C'mon, while I'm relly not an expert, I am still an advanced user.
I did give it a try, right now, and what I saw is just what I had
expected: No, it can't run as root either.
It can't run as root either. And it flunked just like it flunked as
normal user, because in a grsecurity-hardened kernel based system, root
is not the boss like root used to be the boss in pre linux capabilities
system.
This application runs. The problem is your system. Cinelerra is not perfect, but
I have good experience with regard to this program and system development,
and I can say with good authority, the problem here is not cinelerra, it is the
environment. I have built many systems, from embedded to crays, hardware
and software... gentoo is a poor excuse for a system. If the hardened install
breaks applications, the problem is with the hardened install, not the application.
It is the job of the os to run the programs, not to fain running them, or fail a
normally operational program. Security at the cost of failure seems to be a
cost you are willing to bear.
The system install for gentoo on my machine is nearly complete. When it
works, I will see if I can tell what it is that is causing the immediate failures.
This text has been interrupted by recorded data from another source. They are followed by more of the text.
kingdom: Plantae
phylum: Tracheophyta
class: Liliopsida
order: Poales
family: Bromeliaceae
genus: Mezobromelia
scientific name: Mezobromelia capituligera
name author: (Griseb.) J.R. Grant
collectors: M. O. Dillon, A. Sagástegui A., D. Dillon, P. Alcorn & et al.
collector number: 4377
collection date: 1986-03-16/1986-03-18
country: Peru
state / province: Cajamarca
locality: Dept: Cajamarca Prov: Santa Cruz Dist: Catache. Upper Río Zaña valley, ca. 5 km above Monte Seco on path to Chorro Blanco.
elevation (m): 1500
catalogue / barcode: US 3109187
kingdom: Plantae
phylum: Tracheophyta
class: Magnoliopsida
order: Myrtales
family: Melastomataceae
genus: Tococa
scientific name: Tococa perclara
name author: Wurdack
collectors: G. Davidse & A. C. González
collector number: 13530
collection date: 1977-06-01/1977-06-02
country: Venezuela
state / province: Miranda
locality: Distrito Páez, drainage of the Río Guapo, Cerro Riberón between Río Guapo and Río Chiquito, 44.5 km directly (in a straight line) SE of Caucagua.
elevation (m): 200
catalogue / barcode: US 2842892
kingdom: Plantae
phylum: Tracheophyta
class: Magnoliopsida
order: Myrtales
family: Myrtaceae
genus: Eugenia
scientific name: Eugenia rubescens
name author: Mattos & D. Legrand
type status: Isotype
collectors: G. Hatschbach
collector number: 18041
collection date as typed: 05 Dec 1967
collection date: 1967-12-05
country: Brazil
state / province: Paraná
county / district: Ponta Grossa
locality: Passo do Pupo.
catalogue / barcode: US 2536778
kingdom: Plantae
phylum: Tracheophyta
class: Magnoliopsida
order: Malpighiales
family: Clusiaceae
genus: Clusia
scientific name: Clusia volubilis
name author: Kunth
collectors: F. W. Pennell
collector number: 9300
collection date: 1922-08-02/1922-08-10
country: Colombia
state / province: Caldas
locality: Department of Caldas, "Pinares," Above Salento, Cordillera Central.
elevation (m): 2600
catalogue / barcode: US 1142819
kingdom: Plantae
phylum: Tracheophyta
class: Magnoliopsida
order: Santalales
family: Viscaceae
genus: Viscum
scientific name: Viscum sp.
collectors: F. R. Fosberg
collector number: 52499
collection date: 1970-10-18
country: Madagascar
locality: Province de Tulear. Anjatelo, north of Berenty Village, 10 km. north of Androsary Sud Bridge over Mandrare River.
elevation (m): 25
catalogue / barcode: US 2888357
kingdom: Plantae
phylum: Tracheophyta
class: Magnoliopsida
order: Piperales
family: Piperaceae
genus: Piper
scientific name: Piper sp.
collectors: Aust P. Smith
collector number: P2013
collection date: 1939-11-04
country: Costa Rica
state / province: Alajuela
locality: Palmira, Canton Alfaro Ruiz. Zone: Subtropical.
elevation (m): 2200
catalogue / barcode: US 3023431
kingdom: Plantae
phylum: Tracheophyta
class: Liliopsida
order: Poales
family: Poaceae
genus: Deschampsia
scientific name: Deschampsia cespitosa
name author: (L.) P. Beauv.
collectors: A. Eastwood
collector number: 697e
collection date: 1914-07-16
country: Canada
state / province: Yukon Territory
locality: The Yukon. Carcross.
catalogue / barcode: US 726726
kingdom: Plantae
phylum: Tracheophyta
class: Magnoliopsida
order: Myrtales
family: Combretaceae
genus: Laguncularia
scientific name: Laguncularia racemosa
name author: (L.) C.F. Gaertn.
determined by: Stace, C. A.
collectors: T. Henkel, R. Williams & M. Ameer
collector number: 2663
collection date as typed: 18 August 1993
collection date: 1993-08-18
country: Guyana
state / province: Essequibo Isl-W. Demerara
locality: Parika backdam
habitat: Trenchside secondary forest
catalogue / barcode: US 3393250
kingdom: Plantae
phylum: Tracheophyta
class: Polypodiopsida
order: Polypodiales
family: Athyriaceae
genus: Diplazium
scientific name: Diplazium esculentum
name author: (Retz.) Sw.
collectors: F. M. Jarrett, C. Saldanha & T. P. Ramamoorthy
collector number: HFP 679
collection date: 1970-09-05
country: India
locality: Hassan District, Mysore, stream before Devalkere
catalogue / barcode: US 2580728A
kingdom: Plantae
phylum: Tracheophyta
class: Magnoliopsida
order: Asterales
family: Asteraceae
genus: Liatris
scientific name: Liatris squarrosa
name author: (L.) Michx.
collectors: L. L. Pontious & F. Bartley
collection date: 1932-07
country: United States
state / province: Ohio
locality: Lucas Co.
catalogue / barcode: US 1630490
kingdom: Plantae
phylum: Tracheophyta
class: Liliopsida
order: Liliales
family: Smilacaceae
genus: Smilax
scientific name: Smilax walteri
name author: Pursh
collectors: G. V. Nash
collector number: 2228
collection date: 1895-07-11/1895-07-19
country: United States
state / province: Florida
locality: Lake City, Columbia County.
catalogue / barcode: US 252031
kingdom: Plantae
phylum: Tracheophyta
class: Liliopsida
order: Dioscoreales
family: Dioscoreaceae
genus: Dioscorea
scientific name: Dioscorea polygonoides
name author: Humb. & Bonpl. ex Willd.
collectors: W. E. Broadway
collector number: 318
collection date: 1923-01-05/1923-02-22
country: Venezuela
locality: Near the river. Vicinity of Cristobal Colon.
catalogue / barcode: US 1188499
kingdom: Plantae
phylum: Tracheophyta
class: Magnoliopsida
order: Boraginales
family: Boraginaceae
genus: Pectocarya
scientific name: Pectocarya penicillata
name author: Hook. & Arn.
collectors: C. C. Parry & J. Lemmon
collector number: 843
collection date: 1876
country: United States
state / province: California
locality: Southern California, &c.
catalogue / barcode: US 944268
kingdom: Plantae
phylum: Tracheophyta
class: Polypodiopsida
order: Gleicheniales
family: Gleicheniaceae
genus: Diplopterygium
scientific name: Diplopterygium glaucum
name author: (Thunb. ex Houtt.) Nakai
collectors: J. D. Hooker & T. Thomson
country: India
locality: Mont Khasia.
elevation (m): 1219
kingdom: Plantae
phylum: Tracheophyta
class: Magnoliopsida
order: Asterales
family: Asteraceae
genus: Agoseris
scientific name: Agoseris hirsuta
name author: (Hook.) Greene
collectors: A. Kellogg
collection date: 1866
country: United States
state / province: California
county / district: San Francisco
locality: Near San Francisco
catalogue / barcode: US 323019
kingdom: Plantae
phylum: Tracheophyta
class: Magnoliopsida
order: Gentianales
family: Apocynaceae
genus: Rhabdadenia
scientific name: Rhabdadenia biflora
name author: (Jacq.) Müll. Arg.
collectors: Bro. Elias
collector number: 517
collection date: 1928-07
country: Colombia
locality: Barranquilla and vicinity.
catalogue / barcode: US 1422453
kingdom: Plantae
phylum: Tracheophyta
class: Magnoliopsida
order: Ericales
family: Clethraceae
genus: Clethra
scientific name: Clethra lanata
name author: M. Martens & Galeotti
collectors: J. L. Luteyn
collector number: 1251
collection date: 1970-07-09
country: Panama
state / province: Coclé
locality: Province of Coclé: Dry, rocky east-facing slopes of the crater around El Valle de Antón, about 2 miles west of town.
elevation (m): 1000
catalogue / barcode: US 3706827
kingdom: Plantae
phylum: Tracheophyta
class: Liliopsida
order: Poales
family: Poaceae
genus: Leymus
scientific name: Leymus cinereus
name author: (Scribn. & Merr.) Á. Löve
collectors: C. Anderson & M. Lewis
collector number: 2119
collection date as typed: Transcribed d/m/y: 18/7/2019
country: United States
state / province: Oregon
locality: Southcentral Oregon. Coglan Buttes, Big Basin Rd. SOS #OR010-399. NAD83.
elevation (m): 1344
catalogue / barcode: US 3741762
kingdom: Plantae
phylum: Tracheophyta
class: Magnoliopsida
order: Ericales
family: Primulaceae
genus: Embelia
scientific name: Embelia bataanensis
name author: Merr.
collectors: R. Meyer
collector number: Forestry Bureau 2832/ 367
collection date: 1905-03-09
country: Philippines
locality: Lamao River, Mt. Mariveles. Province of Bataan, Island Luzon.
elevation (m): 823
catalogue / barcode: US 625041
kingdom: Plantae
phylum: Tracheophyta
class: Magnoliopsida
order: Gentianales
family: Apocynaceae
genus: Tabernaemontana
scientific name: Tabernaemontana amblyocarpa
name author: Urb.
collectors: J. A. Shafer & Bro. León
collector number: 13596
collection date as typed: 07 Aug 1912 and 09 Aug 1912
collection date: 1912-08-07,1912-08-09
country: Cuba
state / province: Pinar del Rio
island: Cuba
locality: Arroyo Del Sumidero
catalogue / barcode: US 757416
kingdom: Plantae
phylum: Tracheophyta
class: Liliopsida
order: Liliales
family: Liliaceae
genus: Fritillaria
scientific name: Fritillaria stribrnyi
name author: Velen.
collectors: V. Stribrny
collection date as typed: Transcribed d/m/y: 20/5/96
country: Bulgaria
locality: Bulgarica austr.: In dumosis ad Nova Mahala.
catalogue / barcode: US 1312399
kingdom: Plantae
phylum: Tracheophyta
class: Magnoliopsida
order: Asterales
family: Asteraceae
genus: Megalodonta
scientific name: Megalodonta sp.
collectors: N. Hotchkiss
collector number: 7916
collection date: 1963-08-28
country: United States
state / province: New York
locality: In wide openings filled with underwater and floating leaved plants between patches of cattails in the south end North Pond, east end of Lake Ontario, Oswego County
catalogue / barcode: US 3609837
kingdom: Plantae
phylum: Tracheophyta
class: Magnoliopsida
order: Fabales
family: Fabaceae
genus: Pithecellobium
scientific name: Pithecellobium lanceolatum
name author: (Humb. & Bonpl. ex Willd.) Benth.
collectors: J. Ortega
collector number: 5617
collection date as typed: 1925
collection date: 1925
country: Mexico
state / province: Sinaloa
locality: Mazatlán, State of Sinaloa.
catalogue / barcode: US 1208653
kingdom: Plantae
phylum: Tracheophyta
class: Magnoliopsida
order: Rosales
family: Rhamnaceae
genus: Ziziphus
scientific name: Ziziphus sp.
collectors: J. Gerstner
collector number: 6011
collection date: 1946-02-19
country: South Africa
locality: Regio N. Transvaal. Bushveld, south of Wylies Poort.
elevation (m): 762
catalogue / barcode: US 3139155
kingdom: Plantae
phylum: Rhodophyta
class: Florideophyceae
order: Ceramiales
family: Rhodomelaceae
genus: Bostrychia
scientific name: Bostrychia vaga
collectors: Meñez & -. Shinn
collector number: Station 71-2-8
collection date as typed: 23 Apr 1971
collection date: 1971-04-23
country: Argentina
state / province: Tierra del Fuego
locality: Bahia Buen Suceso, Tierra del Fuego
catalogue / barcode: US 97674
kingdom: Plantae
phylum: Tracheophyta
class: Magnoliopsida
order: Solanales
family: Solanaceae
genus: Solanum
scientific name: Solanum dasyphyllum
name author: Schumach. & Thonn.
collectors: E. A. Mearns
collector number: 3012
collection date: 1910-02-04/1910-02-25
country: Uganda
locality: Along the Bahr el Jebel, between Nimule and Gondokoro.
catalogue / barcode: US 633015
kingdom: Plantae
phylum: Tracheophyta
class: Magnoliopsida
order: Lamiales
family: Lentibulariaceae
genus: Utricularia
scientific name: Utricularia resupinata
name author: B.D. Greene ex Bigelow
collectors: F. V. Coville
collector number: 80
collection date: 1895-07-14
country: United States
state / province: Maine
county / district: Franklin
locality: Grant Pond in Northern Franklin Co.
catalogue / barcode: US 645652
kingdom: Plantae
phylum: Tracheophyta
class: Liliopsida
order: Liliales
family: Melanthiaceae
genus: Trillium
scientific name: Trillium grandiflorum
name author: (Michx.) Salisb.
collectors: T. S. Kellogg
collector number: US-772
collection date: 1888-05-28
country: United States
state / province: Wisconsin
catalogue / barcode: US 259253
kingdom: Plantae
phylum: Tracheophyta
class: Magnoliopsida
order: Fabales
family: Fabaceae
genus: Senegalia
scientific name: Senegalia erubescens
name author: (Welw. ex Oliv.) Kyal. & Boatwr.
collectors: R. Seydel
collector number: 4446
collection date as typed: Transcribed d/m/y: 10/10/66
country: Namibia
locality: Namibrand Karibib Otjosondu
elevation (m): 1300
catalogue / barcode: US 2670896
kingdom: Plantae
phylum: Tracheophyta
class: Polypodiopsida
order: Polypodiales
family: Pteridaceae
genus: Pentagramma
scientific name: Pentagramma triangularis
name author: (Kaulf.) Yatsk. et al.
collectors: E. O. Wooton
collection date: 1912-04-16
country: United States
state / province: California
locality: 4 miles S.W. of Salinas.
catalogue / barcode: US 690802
After reconnoitering the gentoo install, I have reached the conclusion that it
may be the only system I can not support. FreeBSD worked better, which
is saying something. If you would like to see a build design with similar
characteristics which has been known to work well, look at openwrt.
gentoo has terrible documentation, has no well defined install procedure,
does not provide a series of documented steps for system installation,
and is at best a hodge podge of loosely associated programs which are
mostly installed, not by design or intent but by latent dependency rules
which seem to occur mostly by chance. Your lucky if you get a working
system after several hours of hard work on a good machine. Lousy.